## Consignes:
- a) Relevez tous les adverbes en « -ment » du passage sur Alfredo.
- b) Récrivez plus brièvement le paragraphe du passage sur Alfredo qui commence par « À l’instar de Katherine » en gardant ses faits principaux.
- c) Reprenez le passage sur Alfredo et la grêle là où il s’arrête et poursuivez-le.

À l’instar de Katherine, Alfredo affiche une grande motivation et reste constamment à l’affût de nouvelles solutions : « Nous cherchons évidemment des moyens de limiter les dommages causés par les tempêtes de grêle. Je suis par exemple en train d’étudier la question des tunnels censés protéger les plants, mais cette solution me paraît très chère et j’ignore encore si c’est un investissement que je peux financièrement me permettre ».

## Entrées fournies:
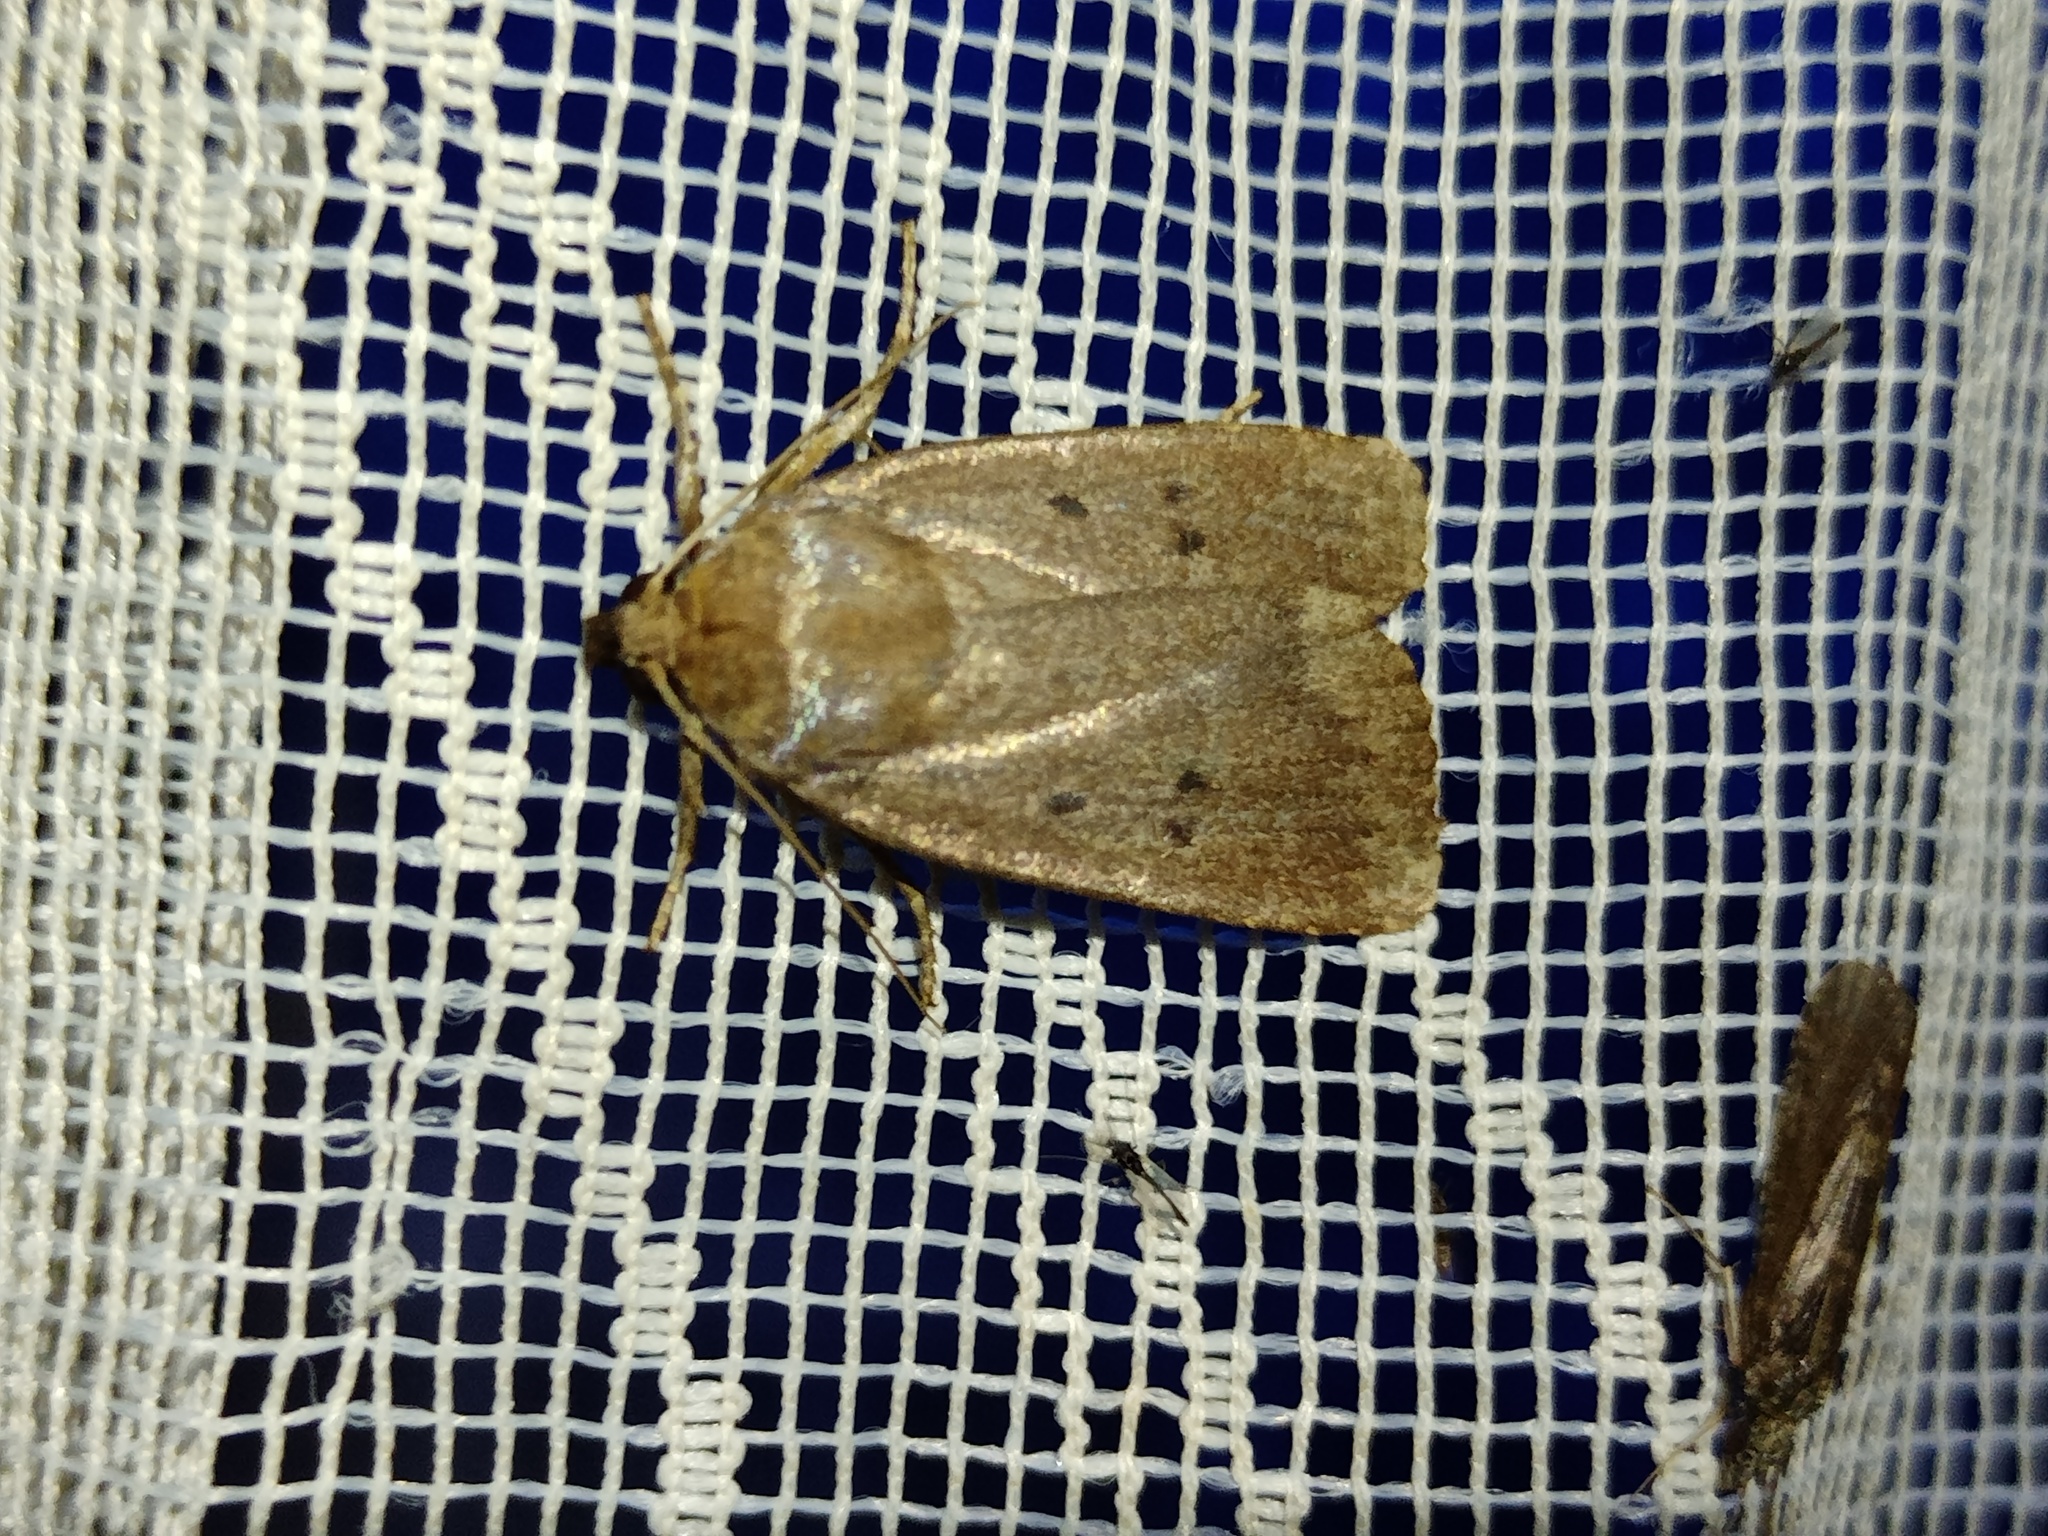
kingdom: Animalia
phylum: Arthropoda
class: Insecta
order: Lepidoptera
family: Noctuidae
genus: Amphipyra
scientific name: Amphipyra tragopoginis
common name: Mouse moth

## Réponses attendues:
- a) constamment, évidemment, financièrement

- b) Comme Katherine, Alfredo est très motivé et cherche sans cesse de nouvelles solutions. Il veut limiter les dégâts des tempêtes de grêle et étudie des tunnels de protection pour les plants. Il les trouve toutefois très chers et ne sait pas encore s’il peut se permettre cet investissement.

- c)
Sur la route qui nous ramène à l’agence, je me remémore les paroles de Jaqueline lorsque je lui ai demandé ce qu’elle aimait le plus dans son travail et j’ai comme l’impression de mieux les comprendre à présent. Je l’entends encore dire : « Ce que j'aime dans la microfinance, c’est la relation très étroite que l’on entretient avec le client. Lorsqu’on accorde un micro-crédit, on apprend à bien connaître la personne : on parle au client, à sa famille, on les écoute, on apprend à connaître leur vie, leur passé et on partage leurs projets. Ces personnes n’ont pas été à l’école supérieure, elles n’ont ni diplôme universitaire ni compétences linguistiques, mais elles disposent d’une ressource plus importante : la motivation et le sens de l’initiative. Elles sont prêtes à prendre des risques et impatientes de développer leur activité. Voir chaque jour des personnes comme elles parvenir à aller de l'avant et réussir dans la vie, c'est cela, ma plus grande satisfaction ».